Cognitive science researcher studies how to mentor others

Kushagra Gupta, Staff Reporter

Dr. Anthony Jack, an associate professor of cognitive science, psychology and philosophy, is trying to find out what makes a mentor a mentor.

Jack recently released a collaborative review paper on research involving leadership styles. He studies the difference in direction that can be given to mentoring others.

According to Jack, there are two opposing mental directions a mentor can send a mentee. The first is to view a person with a sense of purpose. In that they’re working on their requirements to better themselves and to indulge their interests. The opposite course is to view a person as more task-oriented. In this a mentor is giving a person a set of objects to complete.

To help explain, Jack provides an example that hits home for many students.

“We can look at you as a student as to, how are you doing at getting a certain qualification for your CV,” he said. “Another attitude toward education is to ask how we are developing you to be in a position so that you can actually achieve what you want.”

The first gives a person a sense of autonomy, while the other removes this human-aspect from his or her work.

“Everything becomes unimportant in meeting those targets, ” he noted.

The review paper itself summarizes research and academic work that has been done about leadership since the 1950s and maps it onto work that neuroscientists have done.

This lining of research is striking similar to Jack’s background.
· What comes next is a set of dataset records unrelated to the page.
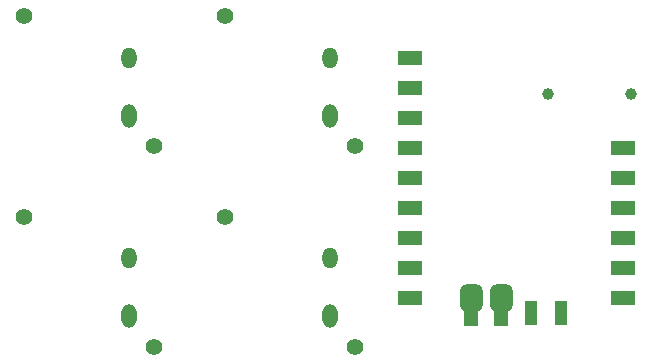
<source format=gbr>
%TF.GenerationSoftware,KiCad,Pcbnew,(5.1.6)-1*%
%TF.CreationDate,2022-07-31T05:20:52+09:00*%
%TF.ProjectId,az-core-top,617a2d63-6f72-4652-9d74-6f702e6b6963,rev?*%
%TF.SameCoordinates,Original*%
%TF.FileFunction,Soldermask,Top*%
%TF.FilePolarity,Negative*%
%FSLAX46Y46*%
G04 Gerber Fmt 4.6, Leading zero omitted, Abs format (unit mm)*
G04 Created by KiCad (PCBNEW (5.1.6)-1) date 2022-07-31 05:20:52*
%MOMM*%
%LPD*%
G01*
G04 APERTURE LIST*
%ADD10O,1.300000X1.800000*%
%ADD11C,1.400000*%
%ADD12O,1.300000X2.000000*%
%ADD13R,2.100000X1.300000*%
%ADD14R,1.100000X2.100000*%
%ADD15R,1.300000X2.100000*%
%ADD16C,1.000000*%
G04 APERTURE END LIST*
D10*
%TO.C,REF\u002A\u002A*%
X134400008Y-86000164D03*
D11*
X125500008Y-82500164D03*
X136500008Y-93500164D03*
D12*
X134400008Y-90900164D03*
%TD*%
%TO.C,REF\u002A\u002A*%
X151400008Y-90900164D03*
D11*
X153500008Y-93500164D03*
X142500008Y-82500164D03*
D10*
X151400008Y-86000164D03*
%TD*%
%TO.C,REF\u002A\u002A*%
X151400008Y-103000164D03*
D11*
X142500008Y-99500164D03*
X153500008Y-110500164D03*
D12*
X151400008Y-107900164D03*
%TD*%
%TO.C,REF\u002A\u002A*%
X134400008Y-107900164D03*
D11*
X136500008Y-110500164D03*
X125500008Y-99500164D03*
D10*
X134400008Y-103000164D03*
%TD*%
D13*
%TO.C,M5Stamp*%
X176200180Y-93660260D03*
X176200180Y-96200260D03*
X176200180Y-98740260D03*
X176200180Y-101280260D03*
X176200180Y-103820260D03*
X176200180Y-106360260D03*
D14*
X171010180Y-107640260D03*
X168470180Y-107640260D03*
D15*
X165930180Y-107740260D03*
X163390180Y-107740260D03*
D13*
X158200180Y-106360260D03*
X158200180Y-103820260D03*
X158200180Y-101280260D03*
X158200180Y-98740260D03*
X158200180Y-96200260D03*
X158200180Y-93660260D03*
X158200180Y-86040260D03*
X158200180Y-88580260D03*
X158200180Y-91120260D03*
%TD*%
%TO.C,J3*%
G36*
G01*
X166415000Y-107500000D02*
X165465000Y-107500000D01*
G75*
G02*
X164990000Y-107025000I0J475000D01*
G01*
X164990000Y-105675000D01*
G75*
G02*
X165465000Y-105200000I475000J0D01*
G01*
X166415000Y-105200000D01*
G75*
G02*
X166890000Y-105675000I0J-475000D01*
G01*
X166890000Y-107025000D01*
G75*
G02*
X166415000Y-107500000I-475000J0D01*
G01*
G37*
G36*
G01*
X163875000Y-107500000D02*
X162925000Y-107500000D01*
G75*
G02*
X162450000Y-107025000I0J475000D01*
G01*
X162450000Y-105675000D01*
G75*
G02*
X162925000Y-105200000I475000J0D01*
G01*
X163875000Y-105200000D01*
G75*
G02*
X164350000Y-105675000I0J-475000D01*
G01*
X164350000Y-107025000D01*
G75*
G02*
X163875000Y-107500000I-475000J0D01*
G01*
G37*
%TD*%
D16*
%TO.C,PJ320D*%
X176875000Y-89100000D03*
X169875000Y-89100000D03*
%TD*%
M02*

</source>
As an undergraduate at Oxford University, he received a B.S.E philosophy and psychology.

He then went to London where he received his Ph.D in experimental psychology. In London, brain imaging was taking off and so he received training in that work. The same work brought him to America, at the University of Washington in St. Louis.

At the beginning, he didn’t know that this was the path that he would go down.

“I thought I wanted to be a philosopher, which I still kind of am. I’ve always been most interested in concepts, ideas that change your frame for thinking about things,” he said.

Overall now, his work concentrates on how a physical view of the world allows for an understanding that gives people objectives in manipulating it for themselves. He contrasts it with the other view of a human, ethical view of the world.

“The way we carve up the world with an ethical compass is very different from the way we carve it up in a physical way,” he said.

Having released the paper, Jack plans to build on a yet-unpublished study that he recently completed.

His first study involves studying student’s emotional responses and the results of thinking about their future academic career.

He plans to do a study that measures student’s brain activity in this specific area as they think about their undergraduate studies and plans for the future. He will compare this data to how they perform in their studies. By increasing activity in this part of the brain, Jack hopes to reduce the amount of stress students have and measure that by their relative academic performance.

He also hopes to study ethical behavior, particularly ethical blindness. This mental state is the result of persons taking in an overly physically oriented view of the world, resulting in them ignoring the humane aspect.

The juxtaposition of the two sides of goal orientation couldn’t be greater than that of his the inside of his modern office and the stunning view of the outdoor world.